(Dataset entries)
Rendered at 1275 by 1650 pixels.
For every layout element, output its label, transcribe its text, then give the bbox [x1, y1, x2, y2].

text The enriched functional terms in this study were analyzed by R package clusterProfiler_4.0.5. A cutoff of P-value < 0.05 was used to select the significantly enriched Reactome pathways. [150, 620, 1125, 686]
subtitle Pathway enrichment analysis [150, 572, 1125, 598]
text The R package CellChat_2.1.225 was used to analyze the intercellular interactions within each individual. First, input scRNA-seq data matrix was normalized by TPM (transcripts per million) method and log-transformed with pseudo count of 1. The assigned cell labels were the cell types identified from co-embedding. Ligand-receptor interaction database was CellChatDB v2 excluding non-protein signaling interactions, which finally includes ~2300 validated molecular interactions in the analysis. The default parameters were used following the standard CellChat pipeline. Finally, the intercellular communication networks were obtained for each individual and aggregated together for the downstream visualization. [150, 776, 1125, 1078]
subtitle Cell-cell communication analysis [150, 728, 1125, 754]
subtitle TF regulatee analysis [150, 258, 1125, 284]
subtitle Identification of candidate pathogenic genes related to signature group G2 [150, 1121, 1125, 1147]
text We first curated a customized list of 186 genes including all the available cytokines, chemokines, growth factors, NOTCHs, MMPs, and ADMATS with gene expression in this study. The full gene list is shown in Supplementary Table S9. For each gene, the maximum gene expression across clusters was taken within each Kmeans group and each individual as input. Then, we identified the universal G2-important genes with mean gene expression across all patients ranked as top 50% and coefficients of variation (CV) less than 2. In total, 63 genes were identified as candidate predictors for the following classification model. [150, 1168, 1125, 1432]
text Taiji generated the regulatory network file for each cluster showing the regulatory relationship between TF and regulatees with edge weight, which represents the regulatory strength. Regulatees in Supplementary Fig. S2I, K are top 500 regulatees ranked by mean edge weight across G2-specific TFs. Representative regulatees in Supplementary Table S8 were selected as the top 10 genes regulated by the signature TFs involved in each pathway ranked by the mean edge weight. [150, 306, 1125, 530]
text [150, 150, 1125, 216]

= PROBLEM TO WORK ON =
Give back the data exactly.

= OUTPUT BELOW =
Rendered at 1275 by 1650 pixels.
For every layout element, output its label, transcribe its text, then give the bbox [x1, y1, x2, y2].

text The enriched functional terms in this study were analyzed by R package clusterProfiler_4.0.5. A cutoff of P-value < 0.05 was used to select the significantly enriched Reactome pathways. [150, 620, 1125, 686]
subtitle Pathway enrichment analysis [150, 572, 1125, 598]
text The R package CellChat_2.1.225 was used to analyze the intercellular interactions within each individual. First, input scRNA-seq data matrix was normalized by TPM (transcripts per million) method and log-transformed with pseudo count of 1. The assigned cell labels were the cell types identified from co-embedding. Ligand-receptor interaction database was CellChatDB v2 excluding non-protein signaling interactions, which finally includes ~2300 validated molecular interactions in the analysis. The default parameters were used following the standard CellChat pipeline. Finally, the intercellular communication networks were obtained for each individual and aggregated together for the downstream visualization. [150, 776, 1125, 1078]
subtitle Cell-cell communication analysis [150, 728, 1125, 754]
subtitle TF regulatee analysis [150, 258, 1125, 284]
subtitle Identification of candidate pathogenic genes related to signature group G2 [150, 1121, 1125, 1147]
text We first curated a customized list of 186 genes including all the available cytokines, chemokines, growth factors, NOTCHs, MMPs, and ADMATS with gene expression in this study. The full gene list is shown in Supplementary Table S9. For each gene, the maximum gene expression across clusters was taken within each Kmeans group and each individual as input. Then, we identified the universal G2-important genes with mean gene expression across all patients ranked as top 50% and coefficients of variation (CV) less than 2. In total, 63 genes were identified as candidate predictors for the following classification model. [150, 1168, 1125, 1432]
text Taiji generated the regulatory network file for each cluster showing the regulatory relationship between TF and regulatees with edge weight, which represents the regulatory strength. Regulatees in Supplementary Fig. S2I, K are top 500 regulatees ranked by mean edge weight across G2-specific TFs. Representative regulatees in Supplementary Table S8 were selected as the top 10 genes regulated by the signature TFs involved in each pathway ranked by the mean edge weight. [150, 306, 1125, 530]
text [150, 150, 1125, 216]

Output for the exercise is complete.